(Task brief): Copy out the listing below word for word, leaving out the pictures.

(Record excerpts):
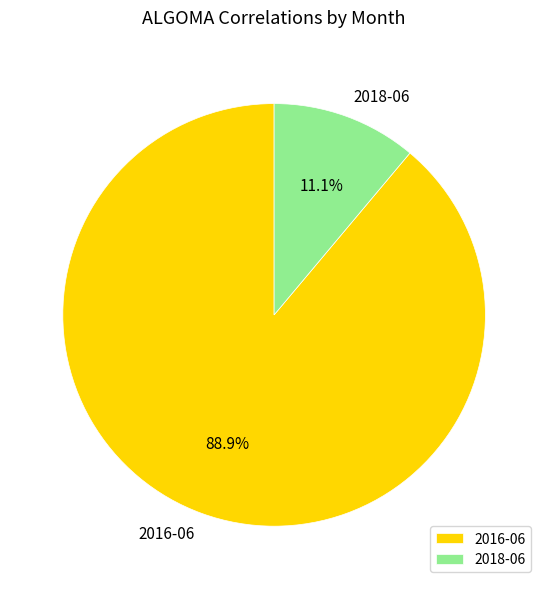

To the nearest percent, what is the difference between the largest and smallest slice percentages?

78%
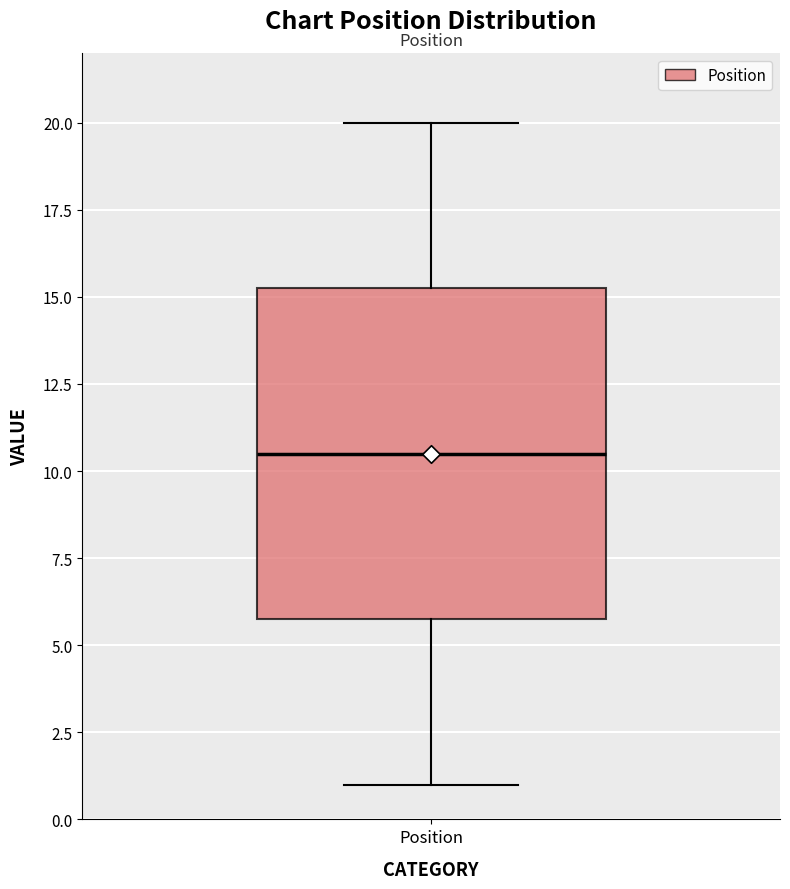

Transcribe this box plot: give where the median line is, the range the box spans, and where the two whiskers end, as read against the y-axis. The values are not printed on the chart, so give them approximately, as read against the axis.

median 10.5, box 6.0 to 15.5, whiskers 1.0 to 20.0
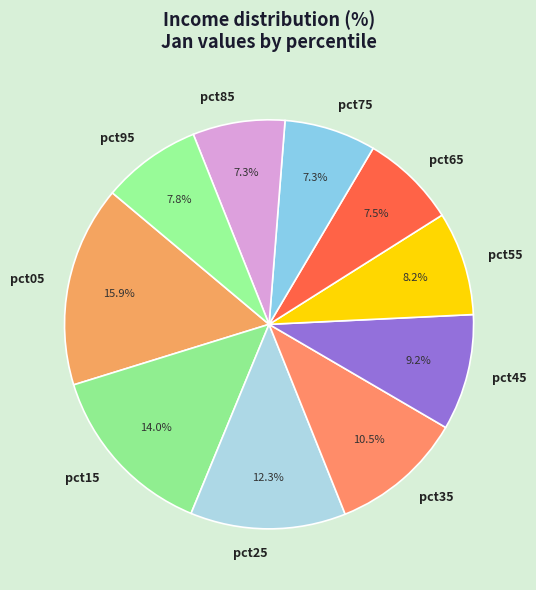

Which has a higher value, pct15 or pct25?

pct15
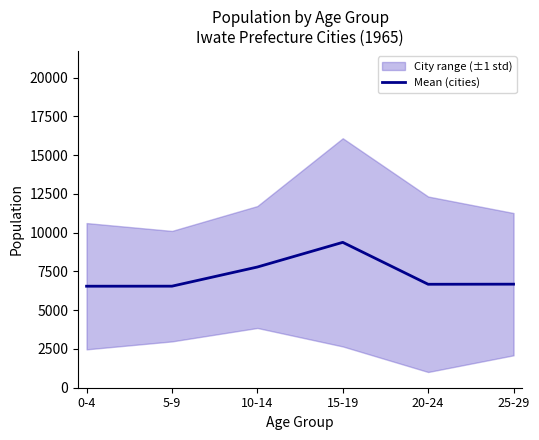

What is the difference between the second highest and second lowest values?

1234.6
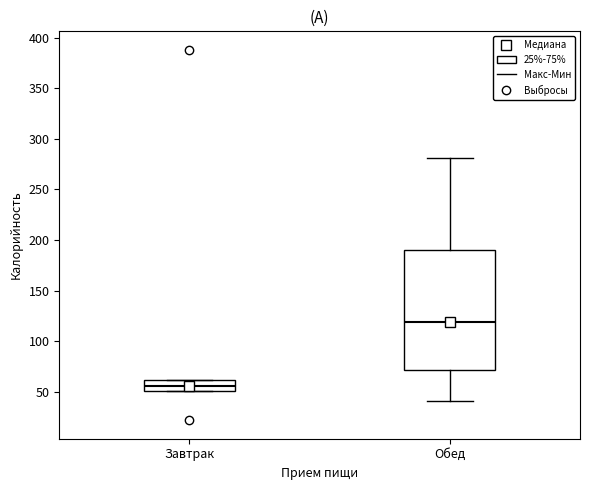

Which box's median line is the lowest?

Завтрак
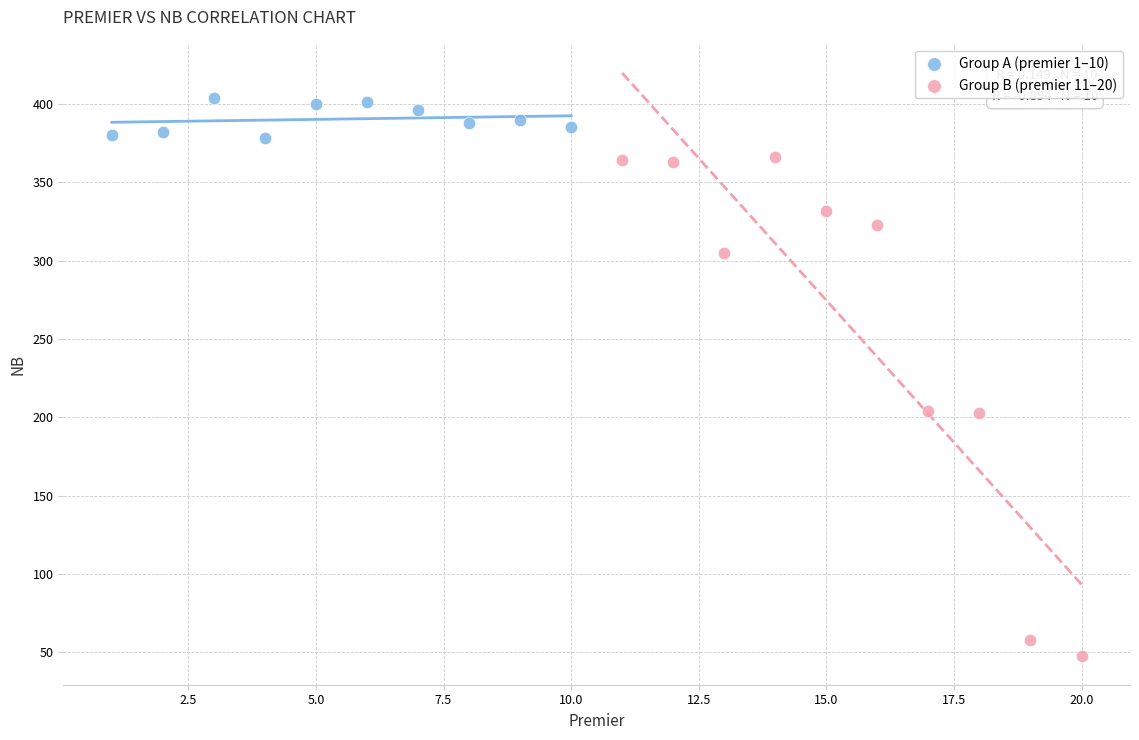

Which series has the largest Y range (max minus min)?

Group B (premier 11–20)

(Task response):
To the nearest percent, what is the difference between the largest and smallest slice percentages?

78%

Transcribe this box plot: give where the median line is, the range the box spans, and where the two whiskers end, as read against the y-axis. The values are not printed on the chart, so give them approximately, as read against the axis.

median 10.5, box 6.0 to 15.5, whiskers 1.0 to 20.0

Which has a higher value, pct15 or pct25?

pct15

What is the difference between the second highest and second lowest values?

1234.6

Which box's median line is the lowest?

Завтрак

Which series has the largest Y range (max minus min)?

Group B (premier 11–20)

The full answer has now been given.